Jumat, 16 Agustus 2013

AOL's New Video Audience May Consist Largely of Robots

AOL’s (AOL) purchase of video-advertising company Adap.tv for $405 million last week may come with a serious problem—that no one sees many ads purchased through the company’s exchange. According to a report on Thursday in AdWeek, multiple sources with first-hand knowledge of the exchange say a significant portion of the network’s activity is phony.

Online advertisers typically pay based on how many people see their ads, but Adap.tv juices its numbers by sending ads to invisible windows on high-traffic sites, displaying them underneath the visible ads or in impossibly small windows, according to the AdWeek report. (This kind of practice is called impression fraud; one impression equals one viewer.)

Such deception has been a long-running problem with display ads. It is working its way into video ads whose rates are higher, security is less established, and advertisers aren’t as worried about click-through. In a report presented this week at the Usenix conference in Washington, two researchers from the firm Broadcast Interactive Media estimated that advertisers are losing $180 million annually by paying for traffic that never sees human eyes.

Impression fraud pervades Adap.tv’s network, according to AdWeek:

One top exchange buyer said in a recent report that 32 percent of Adap.tv’s sites were flagged as suspected of being bogus (nearly 500 sites), compared to 3 percent for other video exchanges.
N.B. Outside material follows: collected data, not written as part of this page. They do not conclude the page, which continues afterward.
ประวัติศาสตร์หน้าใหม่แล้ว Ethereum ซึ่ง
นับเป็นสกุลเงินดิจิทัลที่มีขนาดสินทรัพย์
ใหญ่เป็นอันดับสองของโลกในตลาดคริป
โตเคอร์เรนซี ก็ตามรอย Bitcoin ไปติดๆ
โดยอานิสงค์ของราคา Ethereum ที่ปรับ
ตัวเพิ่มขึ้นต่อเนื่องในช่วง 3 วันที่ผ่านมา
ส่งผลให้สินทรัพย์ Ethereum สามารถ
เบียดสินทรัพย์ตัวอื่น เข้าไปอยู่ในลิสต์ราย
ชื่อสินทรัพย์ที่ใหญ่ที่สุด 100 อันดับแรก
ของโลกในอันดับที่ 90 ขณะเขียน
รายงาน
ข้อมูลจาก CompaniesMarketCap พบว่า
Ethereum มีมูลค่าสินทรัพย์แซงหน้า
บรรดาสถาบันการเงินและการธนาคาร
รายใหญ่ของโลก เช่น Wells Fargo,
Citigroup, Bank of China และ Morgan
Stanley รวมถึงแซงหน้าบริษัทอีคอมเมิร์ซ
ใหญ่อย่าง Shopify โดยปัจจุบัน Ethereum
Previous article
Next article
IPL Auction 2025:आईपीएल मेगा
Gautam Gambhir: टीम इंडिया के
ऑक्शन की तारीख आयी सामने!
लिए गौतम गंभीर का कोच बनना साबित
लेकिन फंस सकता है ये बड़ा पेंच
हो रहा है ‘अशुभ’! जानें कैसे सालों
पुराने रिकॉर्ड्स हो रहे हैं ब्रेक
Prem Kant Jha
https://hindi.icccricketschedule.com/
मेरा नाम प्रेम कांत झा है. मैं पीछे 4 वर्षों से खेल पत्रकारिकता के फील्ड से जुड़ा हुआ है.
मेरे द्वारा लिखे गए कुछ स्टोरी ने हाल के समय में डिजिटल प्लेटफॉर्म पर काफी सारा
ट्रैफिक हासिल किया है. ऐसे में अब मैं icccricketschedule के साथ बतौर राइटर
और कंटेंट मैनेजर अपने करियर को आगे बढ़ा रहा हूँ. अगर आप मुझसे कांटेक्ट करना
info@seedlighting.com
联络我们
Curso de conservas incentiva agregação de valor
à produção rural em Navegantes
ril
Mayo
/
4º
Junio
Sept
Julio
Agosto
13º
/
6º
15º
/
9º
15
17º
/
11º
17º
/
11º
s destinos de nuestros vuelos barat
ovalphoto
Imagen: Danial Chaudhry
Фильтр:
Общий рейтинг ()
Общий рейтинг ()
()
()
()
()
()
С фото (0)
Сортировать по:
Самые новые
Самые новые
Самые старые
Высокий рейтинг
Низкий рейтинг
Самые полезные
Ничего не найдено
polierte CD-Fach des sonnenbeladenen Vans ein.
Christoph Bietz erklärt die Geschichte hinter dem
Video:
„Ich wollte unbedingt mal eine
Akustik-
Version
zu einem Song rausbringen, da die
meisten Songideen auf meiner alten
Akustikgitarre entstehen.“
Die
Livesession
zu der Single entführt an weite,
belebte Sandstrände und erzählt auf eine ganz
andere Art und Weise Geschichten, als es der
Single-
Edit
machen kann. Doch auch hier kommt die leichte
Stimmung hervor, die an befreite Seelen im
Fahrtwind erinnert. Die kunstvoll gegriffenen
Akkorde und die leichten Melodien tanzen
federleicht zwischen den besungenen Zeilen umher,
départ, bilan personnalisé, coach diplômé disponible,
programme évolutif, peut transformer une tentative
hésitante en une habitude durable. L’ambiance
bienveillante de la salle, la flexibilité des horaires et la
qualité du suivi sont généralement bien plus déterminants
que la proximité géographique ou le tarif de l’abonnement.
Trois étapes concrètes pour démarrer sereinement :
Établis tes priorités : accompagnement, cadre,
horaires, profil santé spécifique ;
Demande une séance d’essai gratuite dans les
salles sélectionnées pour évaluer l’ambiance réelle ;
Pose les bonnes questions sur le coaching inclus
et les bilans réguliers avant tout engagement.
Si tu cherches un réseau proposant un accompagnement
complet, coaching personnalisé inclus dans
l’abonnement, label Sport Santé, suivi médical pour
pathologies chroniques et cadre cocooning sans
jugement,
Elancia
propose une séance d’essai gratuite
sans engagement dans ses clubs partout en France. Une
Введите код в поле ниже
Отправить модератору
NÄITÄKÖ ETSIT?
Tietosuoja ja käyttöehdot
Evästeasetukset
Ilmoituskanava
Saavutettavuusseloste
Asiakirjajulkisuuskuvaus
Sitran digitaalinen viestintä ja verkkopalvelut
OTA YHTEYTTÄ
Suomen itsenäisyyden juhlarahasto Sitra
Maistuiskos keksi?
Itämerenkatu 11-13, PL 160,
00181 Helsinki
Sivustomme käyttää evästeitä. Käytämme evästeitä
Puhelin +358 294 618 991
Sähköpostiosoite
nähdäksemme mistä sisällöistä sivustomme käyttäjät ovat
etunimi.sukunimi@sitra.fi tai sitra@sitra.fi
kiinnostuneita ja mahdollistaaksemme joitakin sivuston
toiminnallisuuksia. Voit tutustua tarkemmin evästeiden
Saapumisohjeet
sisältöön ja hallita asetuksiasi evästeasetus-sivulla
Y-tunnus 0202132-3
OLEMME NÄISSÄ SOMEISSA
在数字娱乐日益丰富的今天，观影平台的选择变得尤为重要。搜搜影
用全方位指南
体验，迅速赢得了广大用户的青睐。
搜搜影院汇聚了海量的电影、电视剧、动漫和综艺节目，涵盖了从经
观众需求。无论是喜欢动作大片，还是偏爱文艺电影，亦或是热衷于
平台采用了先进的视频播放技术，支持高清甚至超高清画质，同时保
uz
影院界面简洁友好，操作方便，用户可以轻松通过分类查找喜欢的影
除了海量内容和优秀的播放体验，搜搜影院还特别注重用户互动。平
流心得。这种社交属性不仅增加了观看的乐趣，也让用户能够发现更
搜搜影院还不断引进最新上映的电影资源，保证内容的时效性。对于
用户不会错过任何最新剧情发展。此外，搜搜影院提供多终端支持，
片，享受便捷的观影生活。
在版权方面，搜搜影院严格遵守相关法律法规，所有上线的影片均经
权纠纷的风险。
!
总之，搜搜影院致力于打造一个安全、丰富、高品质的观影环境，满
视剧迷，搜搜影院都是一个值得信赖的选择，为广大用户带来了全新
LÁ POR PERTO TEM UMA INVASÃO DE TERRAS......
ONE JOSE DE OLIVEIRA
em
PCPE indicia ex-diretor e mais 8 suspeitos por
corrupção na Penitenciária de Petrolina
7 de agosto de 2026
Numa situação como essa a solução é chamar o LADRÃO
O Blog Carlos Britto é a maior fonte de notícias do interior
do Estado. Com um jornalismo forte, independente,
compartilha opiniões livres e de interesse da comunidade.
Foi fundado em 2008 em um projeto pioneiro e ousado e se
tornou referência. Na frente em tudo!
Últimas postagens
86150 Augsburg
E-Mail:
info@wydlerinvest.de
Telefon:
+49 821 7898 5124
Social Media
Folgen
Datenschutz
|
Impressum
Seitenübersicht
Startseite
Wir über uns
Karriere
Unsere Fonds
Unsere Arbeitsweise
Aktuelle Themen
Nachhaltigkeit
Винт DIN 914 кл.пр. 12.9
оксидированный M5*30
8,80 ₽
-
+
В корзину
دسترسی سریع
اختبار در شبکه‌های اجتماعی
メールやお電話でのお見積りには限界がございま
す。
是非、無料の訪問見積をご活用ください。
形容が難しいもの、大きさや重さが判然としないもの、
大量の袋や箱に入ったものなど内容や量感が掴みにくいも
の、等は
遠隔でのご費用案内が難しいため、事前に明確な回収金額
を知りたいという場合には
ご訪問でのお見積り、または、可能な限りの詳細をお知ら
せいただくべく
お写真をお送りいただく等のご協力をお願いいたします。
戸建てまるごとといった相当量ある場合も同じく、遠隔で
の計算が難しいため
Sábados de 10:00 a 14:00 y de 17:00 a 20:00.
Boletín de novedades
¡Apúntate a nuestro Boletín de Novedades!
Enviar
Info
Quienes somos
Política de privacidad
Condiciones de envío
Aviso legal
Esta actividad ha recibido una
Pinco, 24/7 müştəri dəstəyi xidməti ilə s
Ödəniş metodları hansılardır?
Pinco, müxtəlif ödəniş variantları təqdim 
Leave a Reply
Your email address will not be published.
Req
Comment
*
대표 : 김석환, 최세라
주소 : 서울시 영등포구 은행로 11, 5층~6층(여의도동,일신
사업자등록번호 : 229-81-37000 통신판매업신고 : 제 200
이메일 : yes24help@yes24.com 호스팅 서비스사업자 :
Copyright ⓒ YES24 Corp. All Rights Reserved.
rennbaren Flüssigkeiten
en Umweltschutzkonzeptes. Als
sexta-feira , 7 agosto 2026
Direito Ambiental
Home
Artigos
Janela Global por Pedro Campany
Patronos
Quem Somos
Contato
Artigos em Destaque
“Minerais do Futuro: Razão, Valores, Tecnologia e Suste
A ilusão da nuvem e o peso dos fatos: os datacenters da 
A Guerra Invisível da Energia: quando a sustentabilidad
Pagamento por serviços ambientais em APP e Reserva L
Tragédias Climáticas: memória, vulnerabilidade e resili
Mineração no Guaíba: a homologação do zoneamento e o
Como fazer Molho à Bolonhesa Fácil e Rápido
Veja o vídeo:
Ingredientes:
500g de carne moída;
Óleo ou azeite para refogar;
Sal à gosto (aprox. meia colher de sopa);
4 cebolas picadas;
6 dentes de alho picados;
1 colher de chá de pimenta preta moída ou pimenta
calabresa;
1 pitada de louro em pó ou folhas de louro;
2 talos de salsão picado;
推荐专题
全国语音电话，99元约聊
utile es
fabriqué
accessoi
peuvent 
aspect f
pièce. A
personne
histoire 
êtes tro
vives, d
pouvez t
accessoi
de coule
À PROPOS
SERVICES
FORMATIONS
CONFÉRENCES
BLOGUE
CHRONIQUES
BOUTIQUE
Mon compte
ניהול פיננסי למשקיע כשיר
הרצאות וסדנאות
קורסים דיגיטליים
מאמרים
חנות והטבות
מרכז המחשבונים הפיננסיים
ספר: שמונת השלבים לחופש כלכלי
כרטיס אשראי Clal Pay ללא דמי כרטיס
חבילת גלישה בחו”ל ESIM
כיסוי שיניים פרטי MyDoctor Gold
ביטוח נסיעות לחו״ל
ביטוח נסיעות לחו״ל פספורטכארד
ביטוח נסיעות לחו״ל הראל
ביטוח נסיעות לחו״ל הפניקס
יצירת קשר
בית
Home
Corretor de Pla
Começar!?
Separately, a Web fraud researcher found at least 30 percent of Adap.tv’s traffic to be bot-driven. The percentage of suspect inventory grows when nonviewable ads are included.

Another buyer said: “Adap.tv has historically been the worst inventory we see in terms of suspicious activity. At one point it was close to 80 percent of their traffic. This month it was 40 percent suspicious.” That buyer added that a large amount of Adap.tv’s suspicious traffic probably is driven by bots, since they consistently see an extremely high overlap between sites.

Adap.tv’s chief executive denied that the network’s traffic is overrun with bots, and says it bans five to 10 sites a week.

While advertising companies generally don’t endorse fraud, the incentives to engage in it are far higher than those to oppose or prevent it, writes John Battelle:

The bad actors are currently far ahead of the good guys, and worse, many in our industry are turning a blind eye, hoping the problem goes away in time, without too much publicity. Why? Well, nearly everyone gets paid from fraud—the publishers, the exchanges, the data providers, and the agencies. Even the marketers, who are footing the bill, feel like they are getting value—because the success metrics they’ve set up are being met.

There could be some perverse game theory at work here. Sure, businesses may be profiting from the fraud of others, but the practice weighs on the advertising industry. It’s certainly one factor pushing down ad rates because it artificially inflates viewership to near-infinite proportions. Weakened rates could be one reason why investors on Wall Street haven’t warmed to video advertising companies such as Tremor Video (TRMR) and YuMe (YUME), both of which went public earlier this year.